ENSURE SUCCESS OF FOREST PLANTATION DEV PROGRAMME (PAGE 22, JUNE 19, 2010)

THE Minister of Lands and Natural Resources, Alhaji Collins Dauda, has called on the various Municipal and District Assemblies (MDAs) to work in close collaboration with the Forest Service Division (FSD) to ensure the success of the National Forest Plantation Development Programme (NFPDP).
President John Evans Atta Mills launched the programme in the Ashanti Region in January this year.
Mr Dauda stated that the project was dear to the heart of the government and therefore gave the assurance that the government would provide the necessary logistics and incentives to motivate the workers engaged under the programme to deliver to expectation.
Alhaji Dauda said this when he visited the Asantekwaa reserve plantation site in the Kintampo Municipality in the Brong Ahafo Region as part of his two-day inspection tour of the various plantation sites and nursery centres in the region to access the progress of work.
Asantekwaa is the first plantation site in the region to have planted a total of 50 hectares with teak while the remaining sites are due to begin and end planting by the close of this month.
A total of 5,500 hectares, out of the 6,600 hectares earmarked in the region, has been prepared for planting while the same number of people have been engaged as workers.

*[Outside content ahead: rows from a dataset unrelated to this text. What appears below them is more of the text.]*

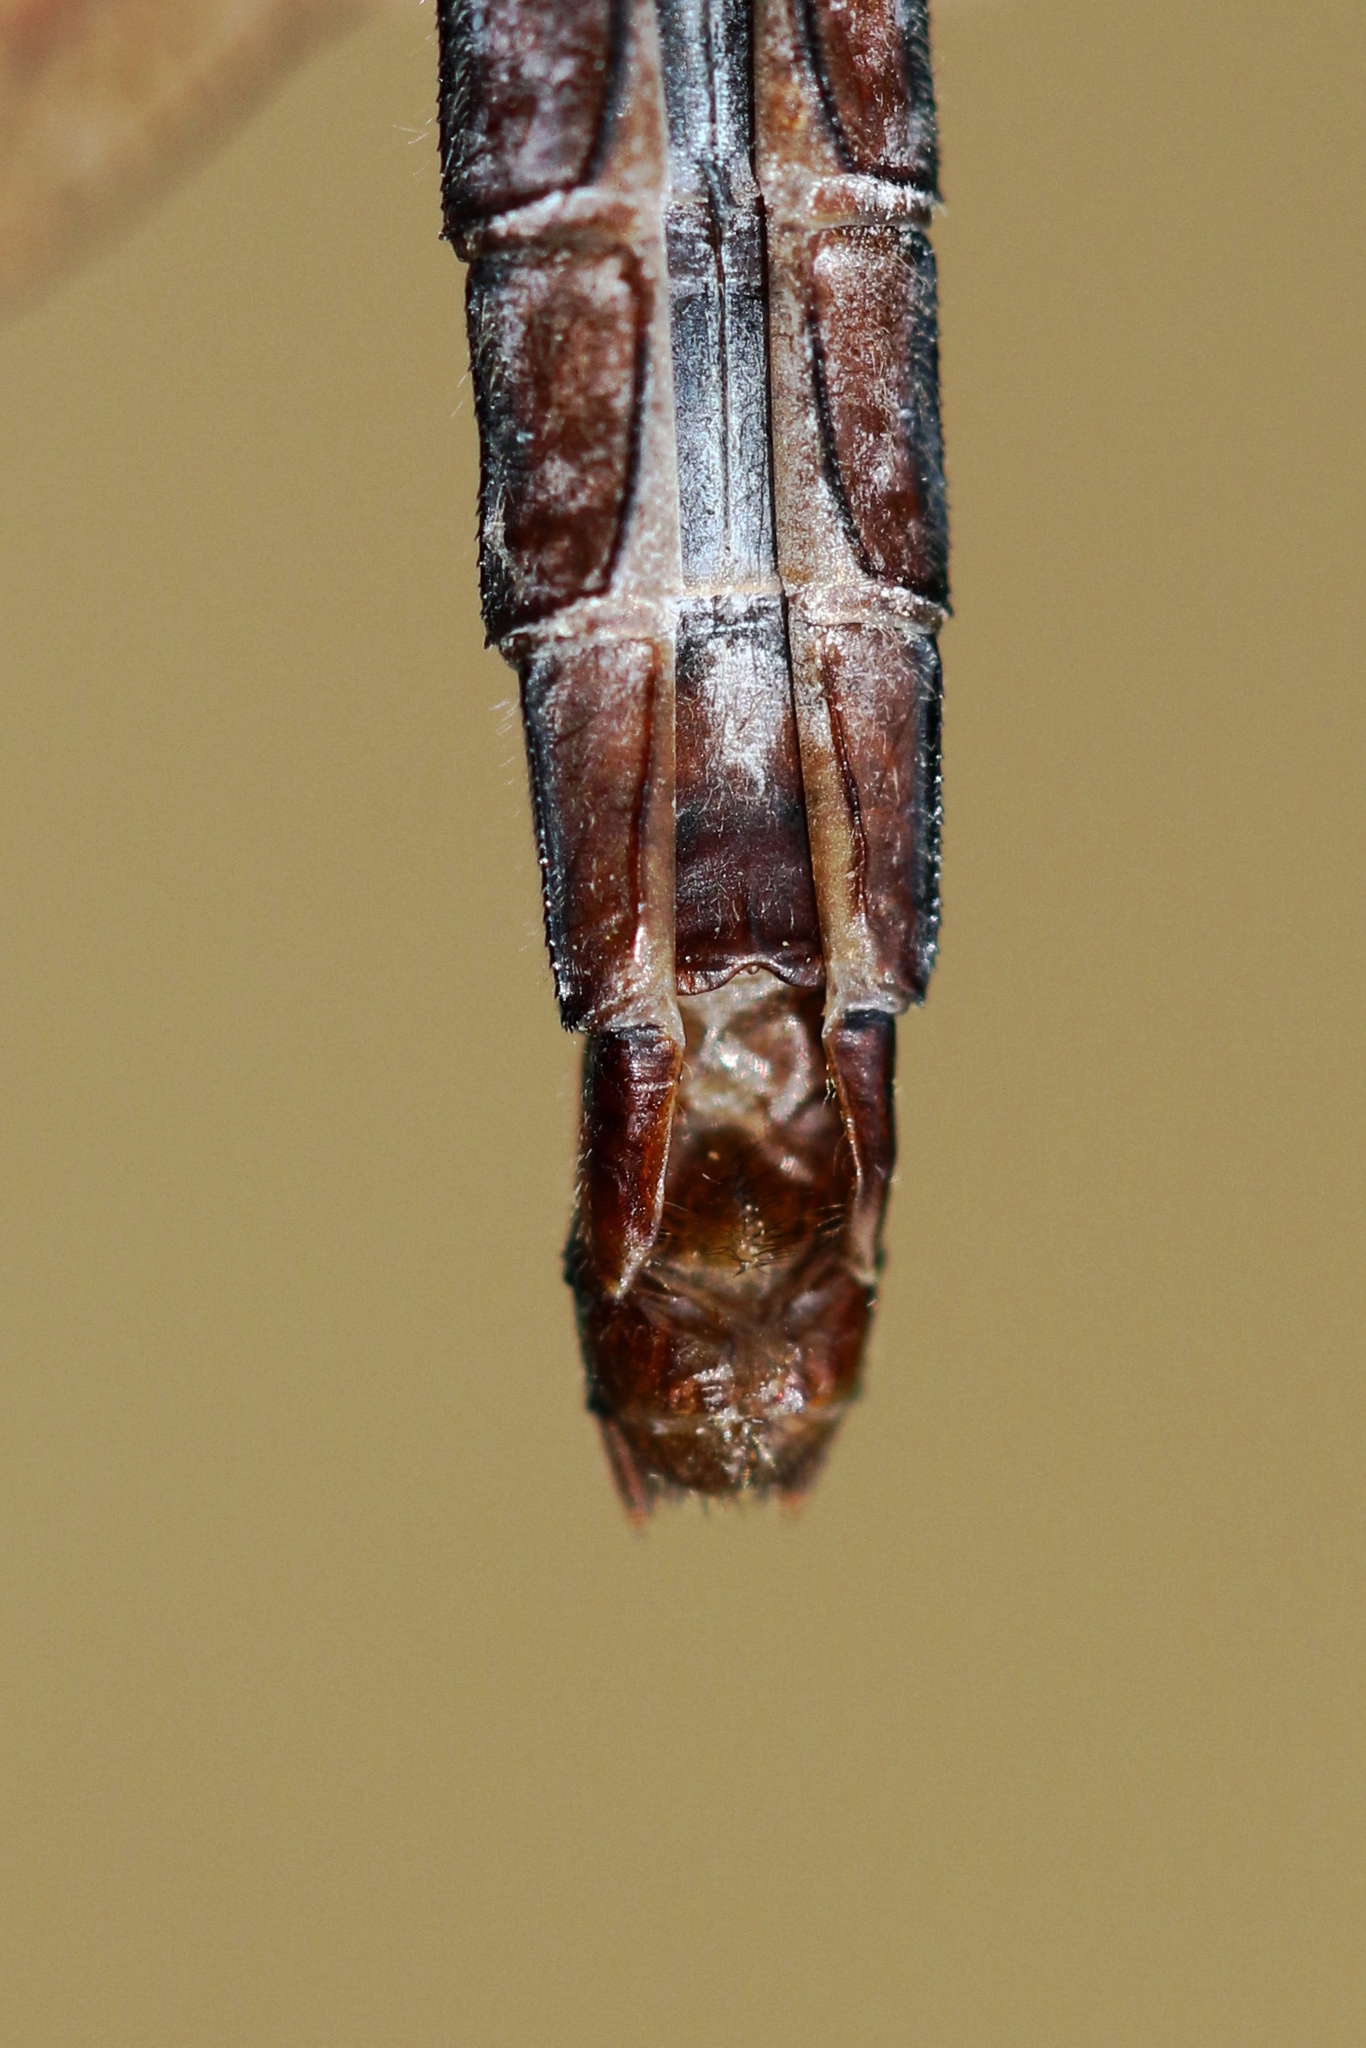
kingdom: Animalia
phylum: Arthropoda
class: Insecta
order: Odonata
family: Libellulidae
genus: Ladona
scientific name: Ladona julia
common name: Chalk-fronted corporal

Alhaji Dauda said he was impressed with the progress of work done so far in the region and commended the workers for embracing the project wholeheartedly.
He and expressed the hope that they would put in their best to help the nation restore its lost forest cover.
The minister stated that the change in climate and rainfall pattern in the country was due to the depletion of the country’s forest cover and that was why the government decided to embark on the programme to safeguard the environment.
Alhaji Dauda urged the workers to form fire volunteer squads to help protect the plantations from bush fires during the dry season, adding that the various communities living close to the forests must also help protect them.
He appealed to traditional rulers and land owners to release more land for the programme as they stood to benefit from an equal share of 50/50.
The minister added that the government would pay the workers engaged in the project as well as provide the tree seedlings for planting on the land till they matured.
Messrs William Baah and Walter Gyabaah, the Brong Ahafo Regional and Assistant Regional FSD Managers who accompanied the minister on the tour, said each municipality and district in the region would plant a total of 300 hectares each while each worker engaged under the project would also work on one hectare.
They said the tree species to be planted under the programme included Mahogany, Emire, Teak, Ceiba, Cedrialla and Wawa, while a greenbelt would also be established to protect the plantations from bush fires.